The following Python code implements this:
def geometric(n,b,m):
T=1
e=b%m
total = 0
while n>0:
if n&1==1:
total = (e*total + T)%m
T = ((e+1)*T)%m
e = (e*e)%m
n = n/2
//print '{} {} {}'.format(total,T,e)
return total
This bit of magic has a mathematical reason - the operation on pairs defined as
(a,r)#(b,s)=(ab,as+r)
is associative, and the rule 1 basically means that:
(b,1)#(b,1)#... n times ... #(b,1)=(b^n,1+b+b^2+...+b^(n-1))
Repeated squaring always works when operations are associative. In this case, the # operator is O(log(m)) time, so repeated squaring takes O(log(n)log(m)).
One way to look at this is that the matrix exponentiation:
[[b,1],[0,1]]^n == [[b^n,1+b+...+b^(n-1))],[0,1]]
You can use a similar method to compute (a^n-b^n)/(a-b) modulo m because matrix exponentiation gives:
[[b,1],[0,a]]^n == [[b^n,a^(n-1)+a^(n-2)b+...+ab^(n-2)+b^(n-1)],[0,a^n]]
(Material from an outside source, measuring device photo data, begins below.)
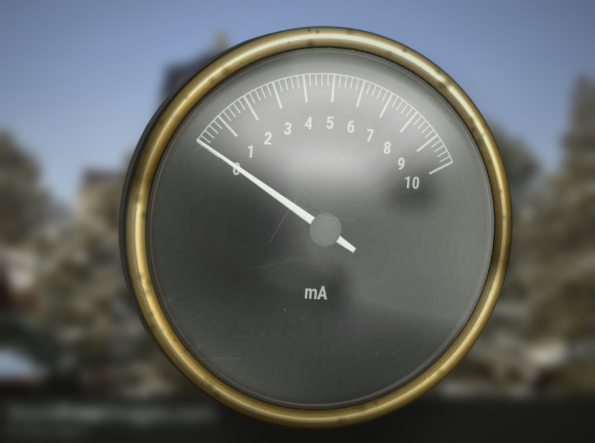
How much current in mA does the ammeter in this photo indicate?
0 mA
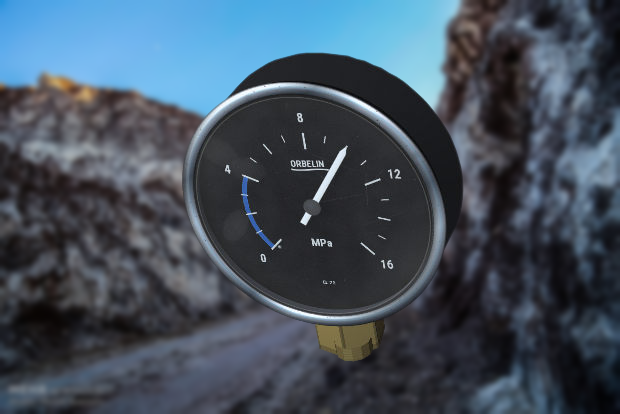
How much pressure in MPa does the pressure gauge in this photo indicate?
10 MPa
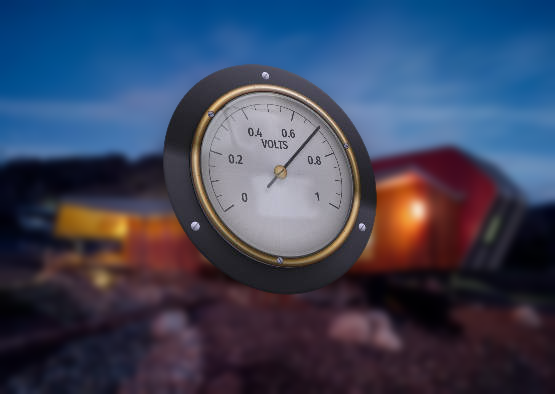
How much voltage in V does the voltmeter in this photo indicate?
0.7 V
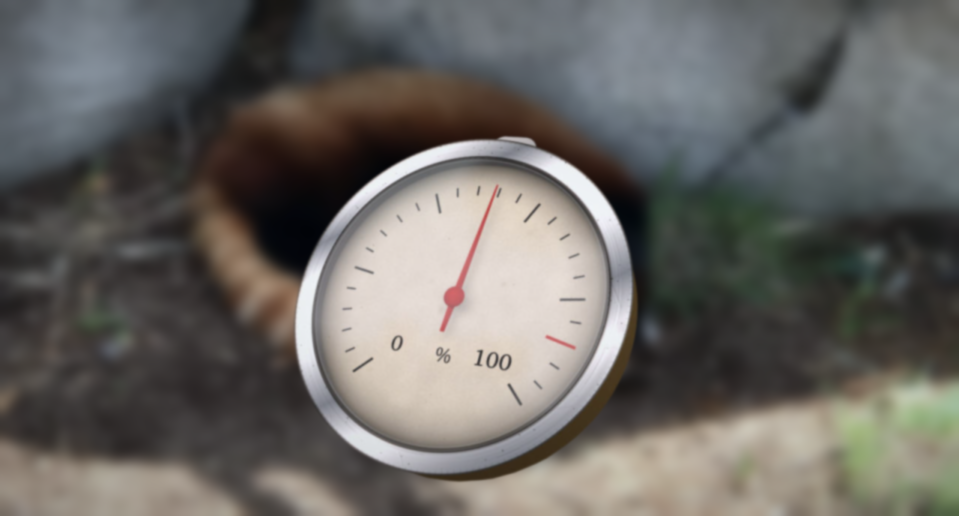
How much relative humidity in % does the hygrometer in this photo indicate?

Based on the approach of #braindoper a complete algorithm which calculates
1 + a + a^2 + ... +a^n mod m
looks like this in Mathematica:
geometricSeriesMod[a_, n_, m_] :=
Module[ {q = a, exp = n, factor = 1, sum = 0, temp},
While[And[exp > 0, q != 0],
If[EvenQ[exp],
temp = Mod[factor*PowerMod[q, exp, m], m];
sum = Mod[sum + temp, m];
exp--];
factor = Mod[Mod[1 + q, m]*factor, m];
q = Mod[q*q, m];
exp = Floor[ exp /2];
];
Return [Mod[sum + factor, m]]
]
Parameters:
a is the "ratio" of the series. It can be any integer (including zero and negative values).
n is the highest exponent of the series. Allowed are integers >= 0.
mis the integer modulus != 0
Note: The algorithm performs a Mod operation after every arithmetic operation. This is essential, if you transcribe this algorithm to a language with a limited word length for integers.